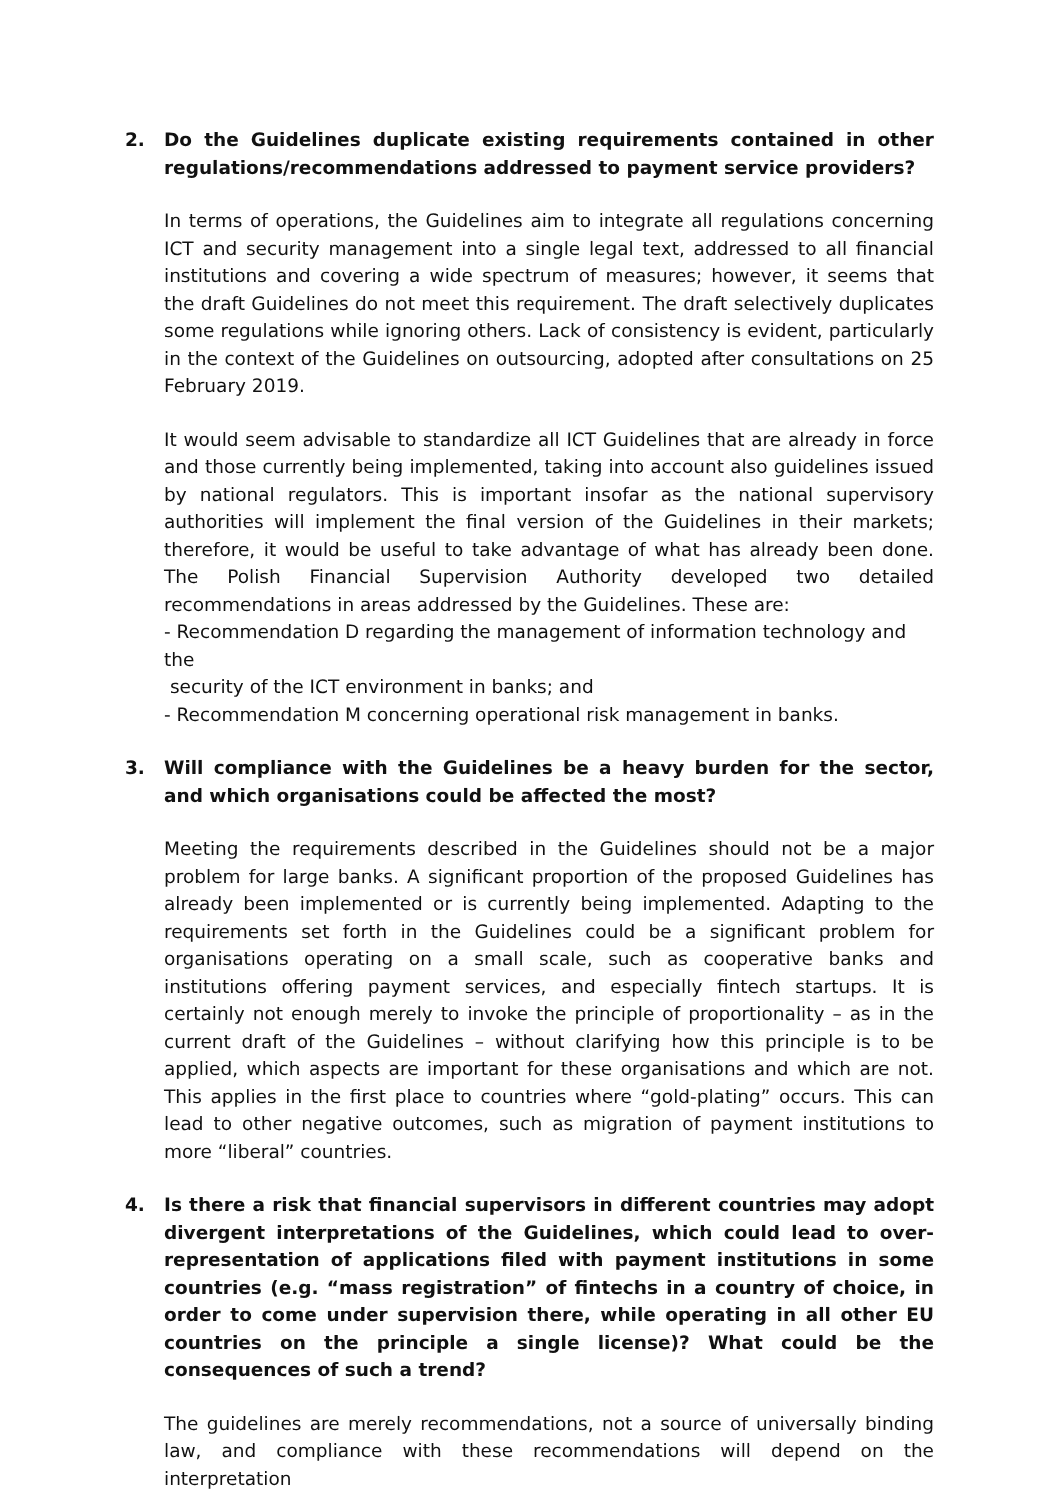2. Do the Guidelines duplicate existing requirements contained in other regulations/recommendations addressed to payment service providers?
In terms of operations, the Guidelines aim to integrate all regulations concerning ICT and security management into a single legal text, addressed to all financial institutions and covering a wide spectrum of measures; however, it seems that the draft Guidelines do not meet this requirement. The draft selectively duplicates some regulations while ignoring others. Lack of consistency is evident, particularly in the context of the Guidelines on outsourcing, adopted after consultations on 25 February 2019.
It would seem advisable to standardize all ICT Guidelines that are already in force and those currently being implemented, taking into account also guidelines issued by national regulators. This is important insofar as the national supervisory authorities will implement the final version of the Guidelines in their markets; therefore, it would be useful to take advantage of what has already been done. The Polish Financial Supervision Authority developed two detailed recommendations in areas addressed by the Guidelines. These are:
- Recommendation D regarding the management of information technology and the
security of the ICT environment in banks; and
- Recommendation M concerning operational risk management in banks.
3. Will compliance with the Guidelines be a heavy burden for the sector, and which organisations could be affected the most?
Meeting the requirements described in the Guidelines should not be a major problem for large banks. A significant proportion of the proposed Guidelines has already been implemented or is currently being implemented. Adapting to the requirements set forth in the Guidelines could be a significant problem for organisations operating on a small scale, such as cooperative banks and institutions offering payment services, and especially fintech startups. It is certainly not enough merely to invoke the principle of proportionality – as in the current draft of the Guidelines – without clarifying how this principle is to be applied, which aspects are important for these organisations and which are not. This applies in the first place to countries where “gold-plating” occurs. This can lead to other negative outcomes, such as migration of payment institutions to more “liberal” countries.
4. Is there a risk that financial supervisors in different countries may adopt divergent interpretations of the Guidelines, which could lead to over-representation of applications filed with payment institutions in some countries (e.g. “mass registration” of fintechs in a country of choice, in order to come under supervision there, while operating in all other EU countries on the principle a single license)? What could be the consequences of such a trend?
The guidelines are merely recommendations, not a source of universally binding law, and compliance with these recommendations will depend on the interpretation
::::
What you will do | Show me every line in the data above that includes "concerning".

Answer to this problem |
In terms of operations, the Guidelines aim to integrate all regulations concerning ICT and security management into a single legal text, addressed to all financial institutions and covering a wide spectrum of measures; however, it seems that the draft Guidelines do not meet this requirement. The draft selectively duplicates some regulations while ignoring others. Lack of consistency is evident, particularly in the context of the Guidelines on outsourcing, adopted after consultations on 25 February 2019.
- Recommendation M concerning operational risk management in banks.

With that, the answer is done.